_Provided information_
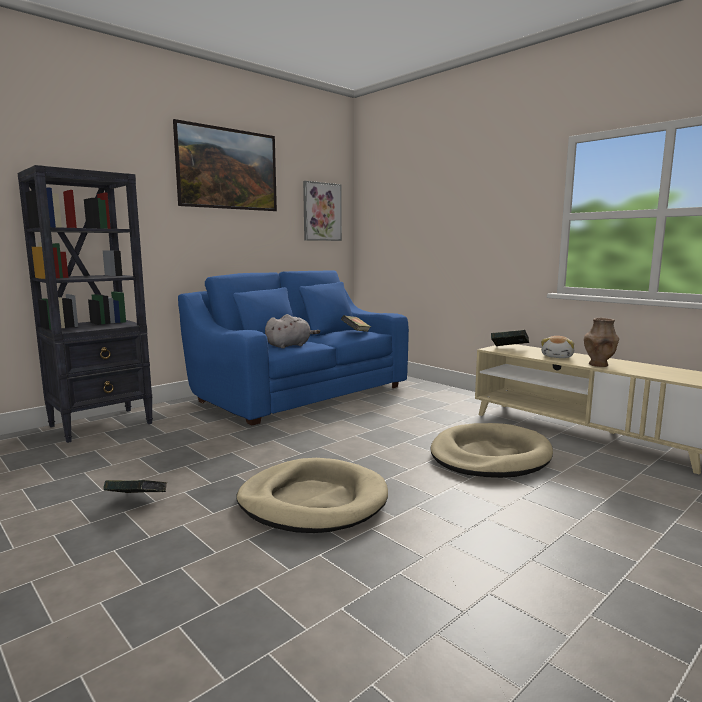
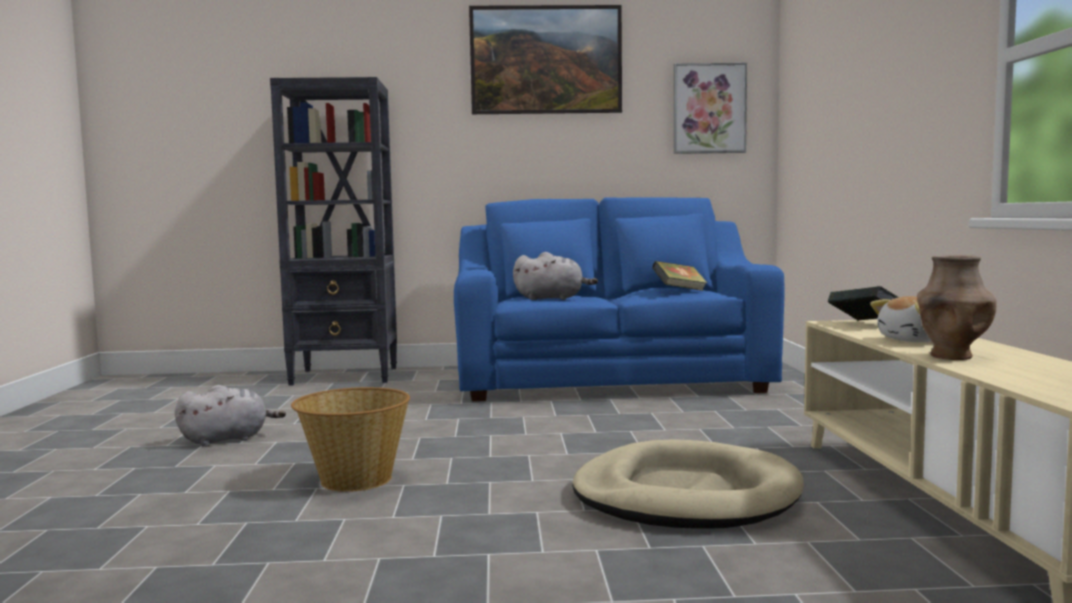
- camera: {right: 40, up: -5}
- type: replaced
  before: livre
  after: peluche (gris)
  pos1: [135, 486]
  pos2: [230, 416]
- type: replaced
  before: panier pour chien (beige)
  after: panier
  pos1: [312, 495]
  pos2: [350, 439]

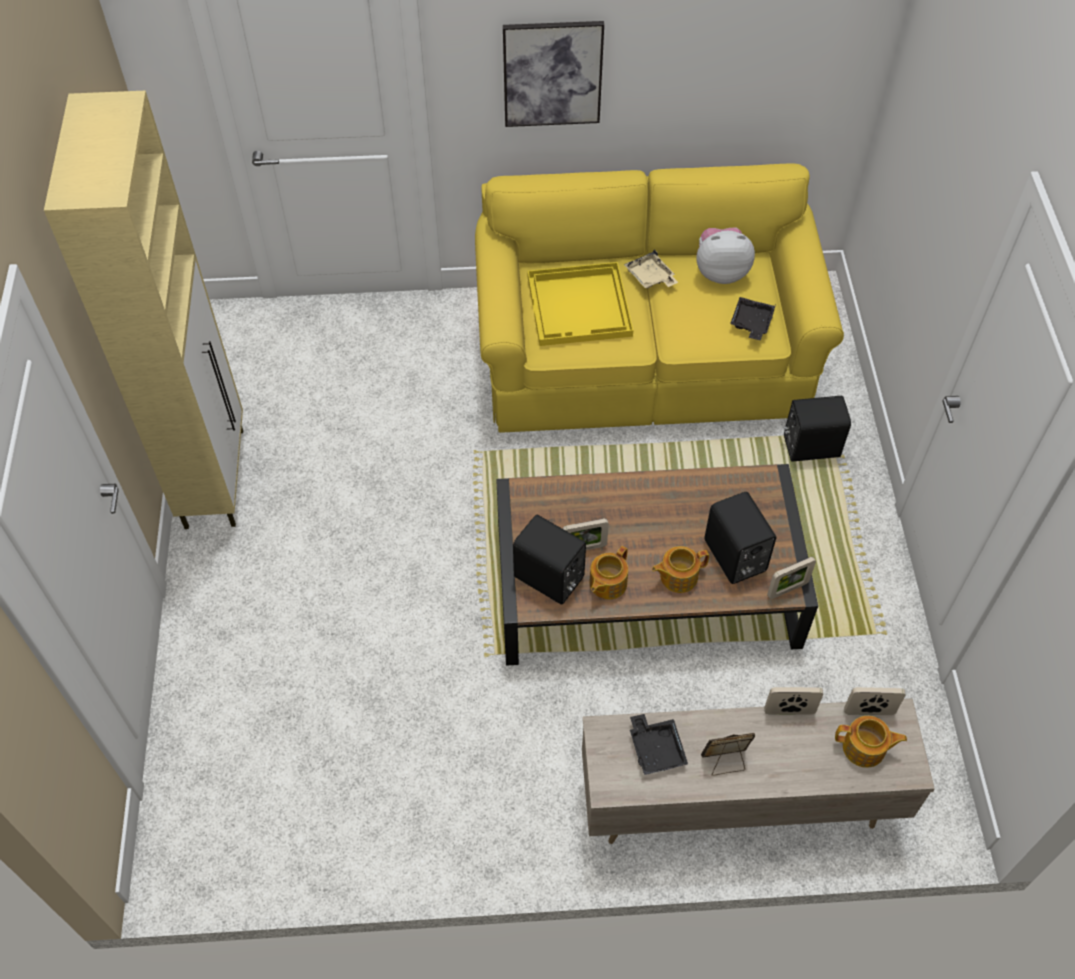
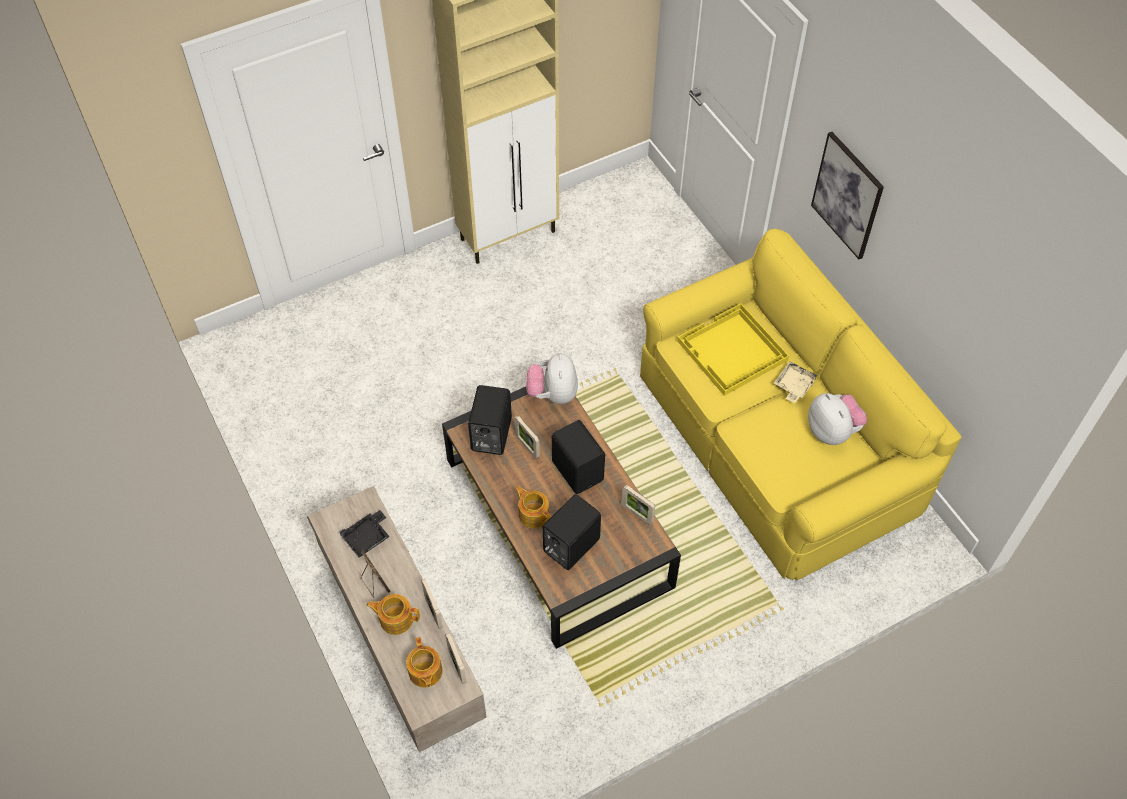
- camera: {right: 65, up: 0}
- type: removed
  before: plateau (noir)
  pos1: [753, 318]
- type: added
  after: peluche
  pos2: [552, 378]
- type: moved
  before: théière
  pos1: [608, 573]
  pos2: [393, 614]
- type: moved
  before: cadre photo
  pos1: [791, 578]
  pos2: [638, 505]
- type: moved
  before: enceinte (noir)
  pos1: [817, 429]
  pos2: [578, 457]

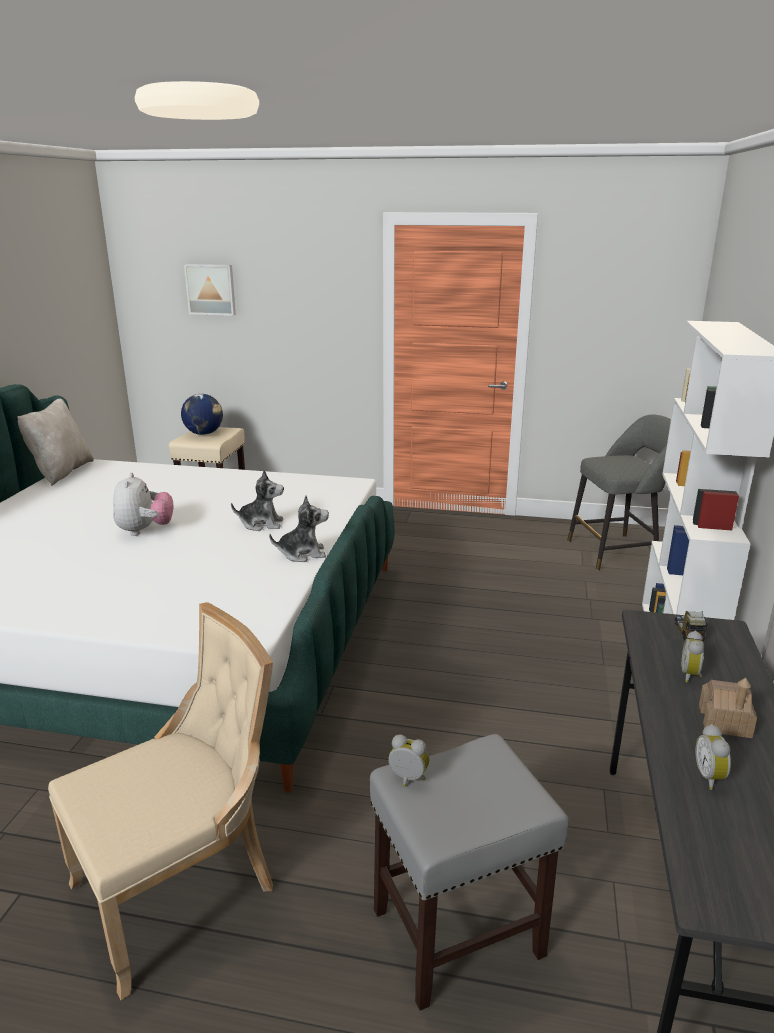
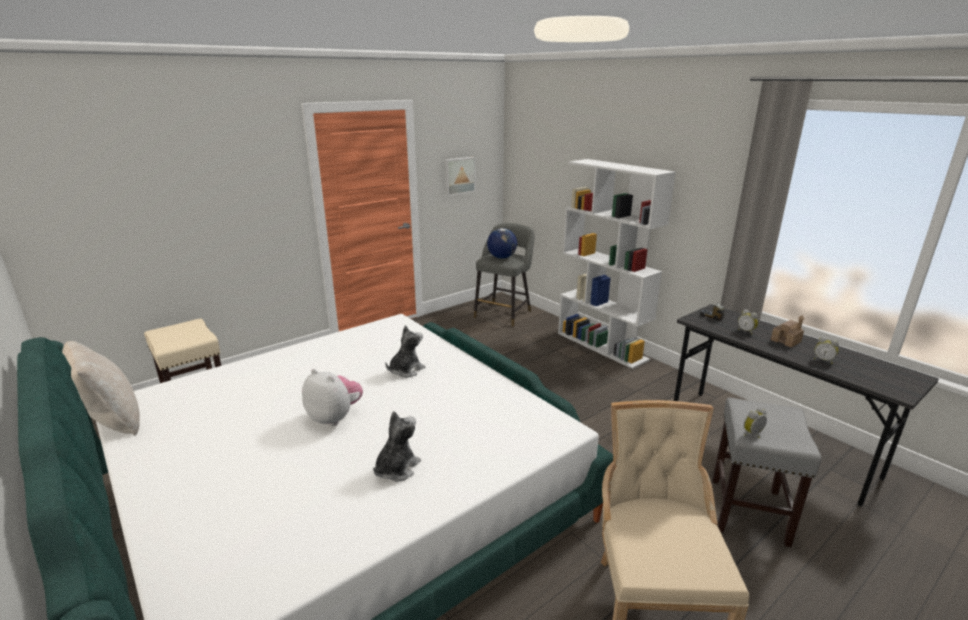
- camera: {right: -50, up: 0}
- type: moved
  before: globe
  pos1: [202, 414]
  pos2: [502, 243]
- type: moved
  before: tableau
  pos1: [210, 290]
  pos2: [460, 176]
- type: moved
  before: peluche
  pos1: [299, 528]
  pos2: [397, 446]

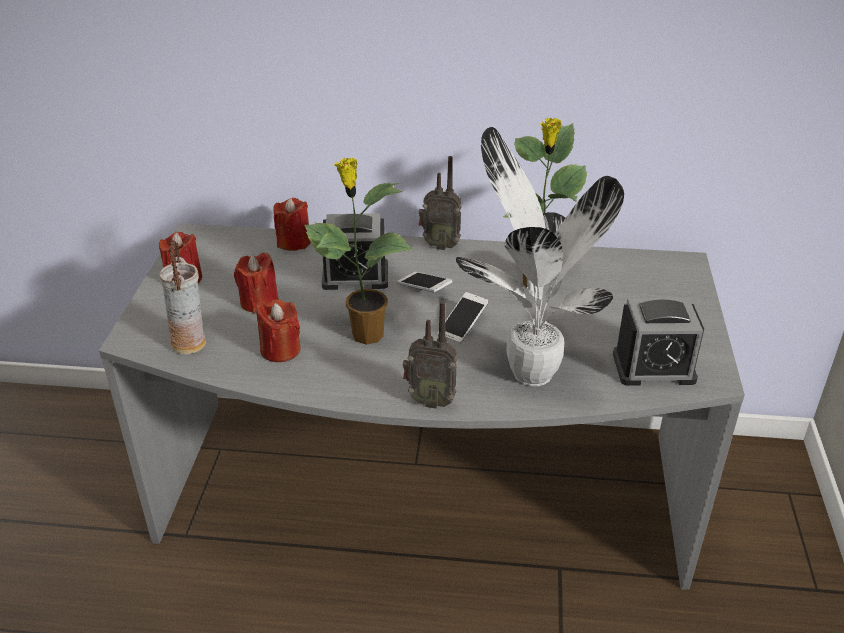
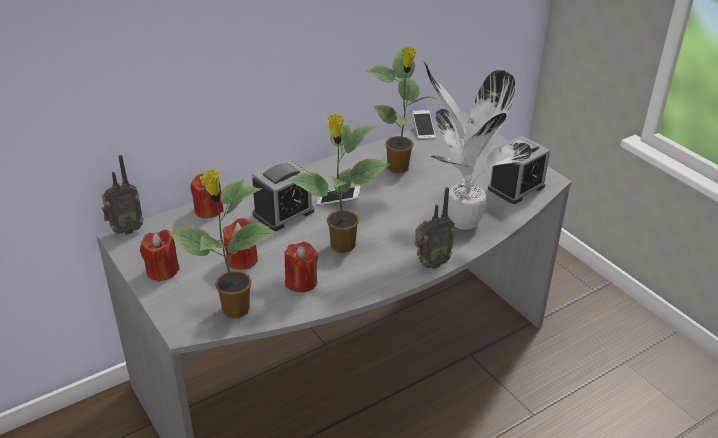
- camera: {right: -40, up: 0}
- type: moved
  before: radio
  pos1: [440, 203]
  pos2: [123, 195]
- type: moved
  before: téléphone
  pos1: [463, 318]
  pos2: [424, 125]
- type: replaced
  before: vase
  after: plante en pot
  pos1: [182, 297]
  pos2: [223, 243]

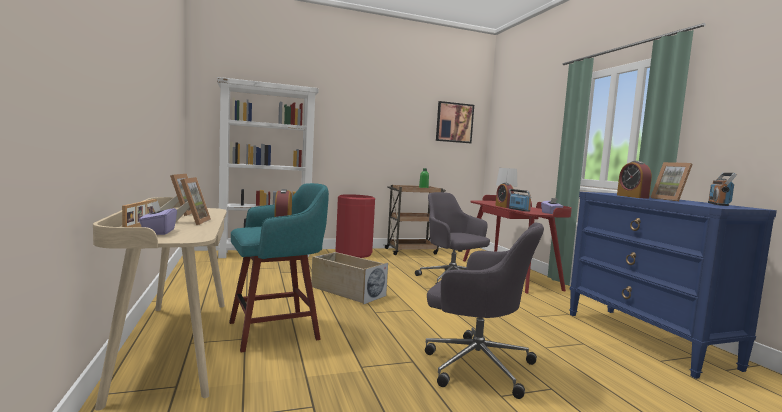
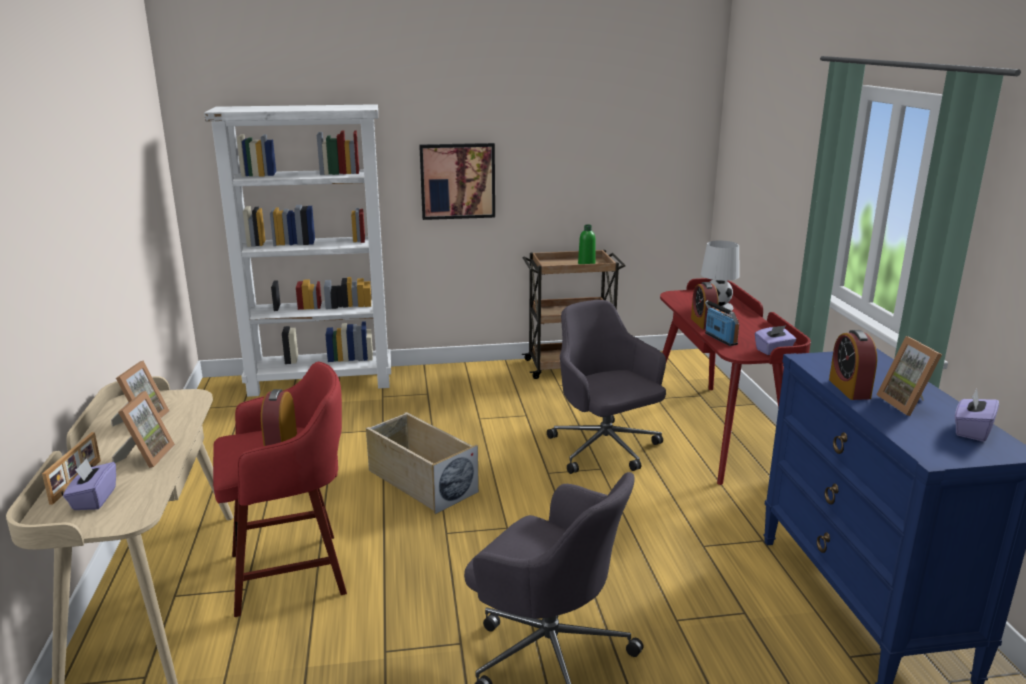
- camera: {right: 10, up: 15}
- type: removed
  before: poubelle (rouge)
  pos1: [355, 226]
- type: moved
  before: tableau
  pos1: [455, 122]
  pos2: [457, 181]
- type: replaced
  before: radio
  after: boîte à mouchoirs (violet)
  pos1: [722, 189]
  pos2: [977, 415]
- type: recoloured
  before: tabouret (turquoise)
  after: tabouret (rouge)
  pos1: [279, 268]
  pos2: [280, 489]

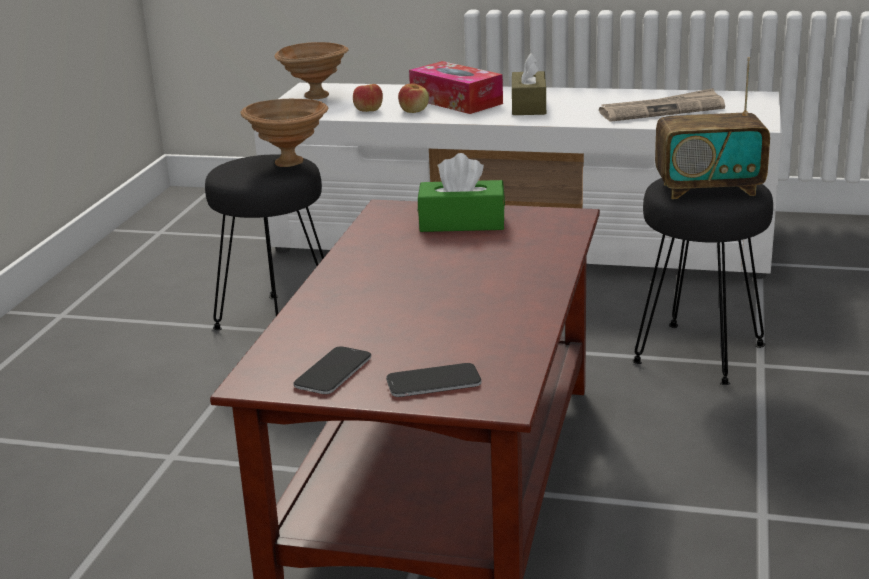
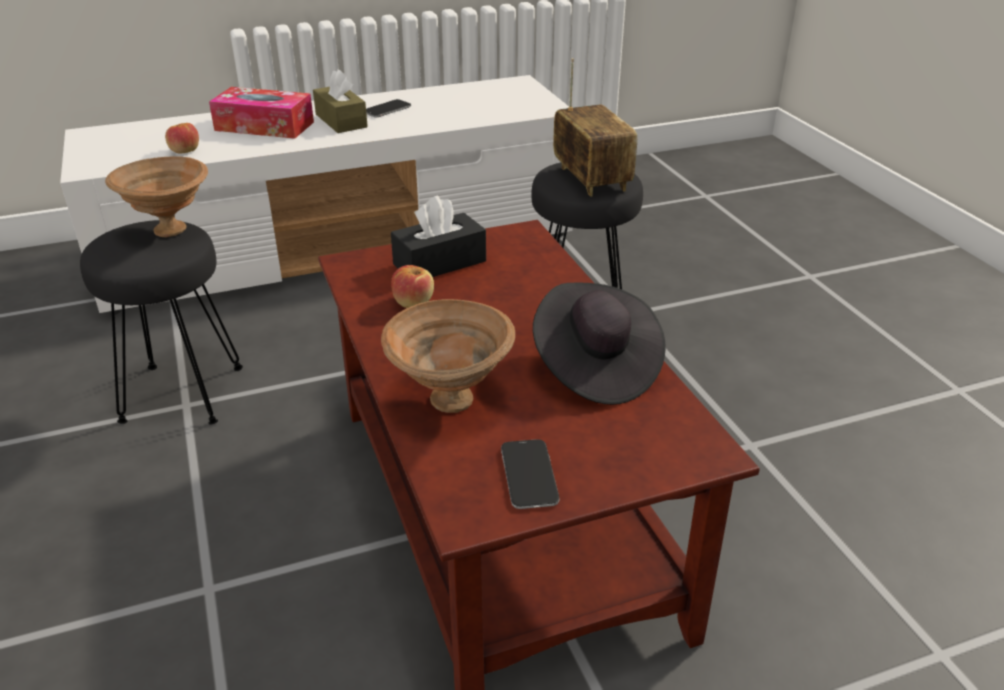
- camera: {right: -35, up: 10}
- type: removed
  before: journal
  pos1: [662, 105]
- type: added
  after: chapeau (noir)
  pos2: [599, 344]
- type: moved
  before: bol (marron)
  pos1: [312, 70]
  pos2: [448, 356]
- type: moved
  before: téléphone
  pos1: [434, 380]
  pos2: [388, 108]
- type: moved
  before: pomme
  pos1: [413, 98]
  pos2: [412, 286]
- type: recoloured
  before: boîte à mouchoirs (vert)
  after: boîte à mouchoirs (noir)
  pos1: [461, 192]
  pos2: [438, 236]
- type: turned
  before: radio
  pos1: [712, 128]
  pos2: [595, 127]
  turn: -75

_Activity_
Exactly as they appear above, give the records again, without their pictures.

_Finished task_
- camera: {right: 40, up: -5}
- type: replaced
  before: livre
  after: peluche (gris)
  pos1: [135, 486]
  pos2: [230, 416]
- type: replaced
  before: panier pour chien (beige)
  after: panier
  pos1: [312, 495]
  pos2: [350, 439]

- camera: {right: 65, up: 0}
- type: removed
  before: plateau (noir)
  pos1: [753, 318]
- type: added
  after: peluche
  pos2: [552, 378]
- type: moved
  before: théière
  pos1: [608, 573]
  pos2: [393, 614]
- type: moved
  before: cadre photo
  pos1: [791, 578]
  pos2: [638, 505]
- type: moved
  before: enceinte (noir)
  pos1: [817, 429]
  pos2: [578, 457]

- camera: {right: -50, up: 0}
- type: moved
  before: globe
  pos1: [202, 414]
  pos2: [502, 243]
- type: moved
  before: tableau
  pos1: [210, 290]
  pos2: [460, 176]
- type: moved
  before: peluche
  pos1: [299, 528]
  pos2: [397, 446]

- camera: {right: -40, up: 0}
- type: moved
  before: radio
  pos1: [440, 203]
  pos2: [123, 195]
- type: moved
  before: téléphone
  pos1: [463, 318]
  pos2: [424, 125]
- type: replaced
  before: vase
  after: plante en pot
  pos1: [182, 297]
  pos2: [223, 243]

- camera: {right: 10, up: 15}
- type: removed
  before: poubelle (rouge)
  pos1: [355, 226]
- type: moved
  before: tableau
  pos1: [455, 122]
  pos2: [457, 181]
- type: replaced
  before: radio
  after: boîte à mouchoirs (violet)
  pos1: [722, 189]
  pos2: [977, 415]
- type: recoloured
  before: tabouret (turquoise)
  after: tabouret (rouge)
  pos1: [279, 268]
  pos2: [280, 489]

- camera: {right: -35, up: 10}
- type: removed
  before: journal
  pos1: [662, 105]
- type: added
  after: chapeau (noir)
  pos2: [599, 344]
- type: moved
  before: bol (marron)
  pos1: [312, 70]
  pos2: [448, 356]
- type: moved
  before: téléphone
  pos1: [434, 380]
  pos2: [388, 108]
- type: moved
  before: pomme
  pos1: [413, 98]
  pos2: [412, 286]
- type: recoloured
  before: boîte à mouchoirs (vert)
  after: boîte à mouchoirs (noir)
  pos1: [461, 192]
  pos2: [438, 236]
- type: turned
  before: radio
  pos1: [712, 128]
  pos2: [595, 127]
  turn: -75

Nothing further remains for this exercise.